Vinte anos de trabalho conjunto
Sempre gostei de coisas feitas à mão, bordados, cerâmicas, velas. Gosto também de materiais nobres e bons, como as lãs de alpaca ou de lhama. Atraem-me as coisas nativas, embora eu também goste de lançar projetos e de criar marcas. Eu presto atenção ao mercado e escuto as consumidoras.
Minha experiência com grupos de mulheres rurais remonta a uns 20 anos. Primeiro, trabalhei no Peru e, em seguida, na Argentina, sobretudo no noroeste, em Catamarca e Jujuy.
Agrada-me trabalhar com elas em seu próprio habitat, em vez de trazê-las até Buenos Aires. Queremos conhecer suas histórias, ver seus filhos, construir uma relação, perceber como se sentem em termos de valor, vê-las se empoderar. É incrível. Minha postura não é dizer que elas devem fazer isso ou aquilo, mas fazer com elas uma coleção e apoiá-las para que possam vender seus produtos fora de suas comarcas.
As técnicas com que fazem os nossos produtos são valiosas; são autênticas e, quanto mais naturais, mais vendem. E devo ser muito enfática: isso já não é artesanato, é moda. Trata-se de levar o artesanato para outro nível, convertendo-o em moda, em moda para o mundo.

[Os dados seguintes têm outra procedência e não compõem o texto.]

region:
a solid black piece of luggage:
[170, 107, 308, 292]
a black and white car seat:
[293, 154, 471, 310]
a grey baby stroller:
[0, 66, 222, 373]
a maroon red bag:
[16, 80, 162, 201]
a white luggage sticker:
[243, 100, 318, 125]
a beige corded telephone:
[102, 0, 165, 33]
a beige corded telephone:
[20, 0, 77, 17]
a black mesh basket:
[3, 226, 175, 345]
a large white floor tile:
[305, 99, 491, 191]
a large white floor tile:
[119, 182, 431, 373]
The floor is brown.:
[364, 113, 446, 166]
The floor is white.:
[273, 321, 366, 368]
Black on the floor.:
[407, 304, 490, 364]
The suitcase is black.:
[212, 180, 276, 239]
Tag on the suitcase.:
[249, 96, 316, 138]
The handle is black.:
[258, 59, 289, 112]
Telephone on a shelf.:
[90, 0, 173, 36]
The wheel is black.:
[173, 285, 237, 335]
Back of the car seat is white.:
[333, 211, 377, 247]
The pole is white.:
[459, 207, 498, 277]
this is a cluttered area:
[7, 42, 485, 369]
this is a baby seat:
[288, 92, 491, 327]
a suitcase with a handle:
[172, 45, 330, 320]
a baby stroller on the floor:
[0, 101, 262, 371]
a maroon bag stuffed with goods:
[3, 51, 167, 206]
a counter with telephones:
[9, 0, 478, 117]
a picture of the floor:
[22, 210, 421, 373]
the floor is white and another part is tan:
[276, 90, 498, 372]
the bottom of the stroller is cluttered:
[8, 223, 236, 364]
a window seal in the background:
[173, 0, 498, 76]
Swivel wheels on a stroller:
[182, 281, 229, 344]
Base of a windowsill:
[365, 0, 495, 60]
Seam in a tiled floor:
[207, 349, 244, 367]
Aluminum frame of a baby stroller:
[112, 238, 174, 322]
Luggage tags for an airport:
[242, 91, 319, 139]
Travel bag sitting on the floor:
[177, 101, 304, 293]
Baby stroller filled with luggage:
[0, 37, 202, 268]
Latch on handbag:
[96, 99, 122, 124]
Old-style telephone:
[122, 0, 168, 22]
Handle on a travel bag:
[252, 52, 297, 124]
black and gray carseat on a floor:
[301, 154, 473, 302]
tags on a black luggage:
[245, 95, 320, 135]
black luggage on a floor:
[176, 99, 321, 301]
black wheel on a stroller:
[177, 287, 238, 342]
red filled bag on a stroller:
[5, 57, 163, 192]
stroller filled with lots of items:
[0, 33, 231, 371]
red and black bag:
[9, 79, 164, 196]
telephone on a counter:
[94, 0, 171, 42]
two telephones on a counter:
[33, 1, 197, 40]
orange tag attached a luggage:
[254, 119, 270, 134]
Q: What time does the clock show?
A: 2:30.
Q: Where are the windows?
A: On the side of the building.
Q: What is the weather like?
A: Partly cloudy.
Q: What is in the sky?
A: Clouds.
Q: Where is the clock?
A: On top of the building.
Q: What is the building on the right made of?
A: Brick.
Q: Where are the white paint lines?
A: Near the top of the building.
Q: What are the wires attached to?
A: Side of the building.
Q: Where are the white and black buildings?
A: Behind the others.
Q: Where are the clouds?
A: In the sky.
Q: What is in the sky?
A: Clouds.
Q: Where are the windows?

Assim como eu alcancei o sucesso trabalhando com os povos originários, muitos outros designers podem dar contribuições maravilhosas, compreendendo que essas artesãs e esses artesãos são o melhor capital de cada um de nossos países. Trabalho com seis ou sete grupos em diferentes regiões do país, nem todos constituídos por mulheres; também há homens. Todos merecem ser ouvidos, todos devem ser ouvidos.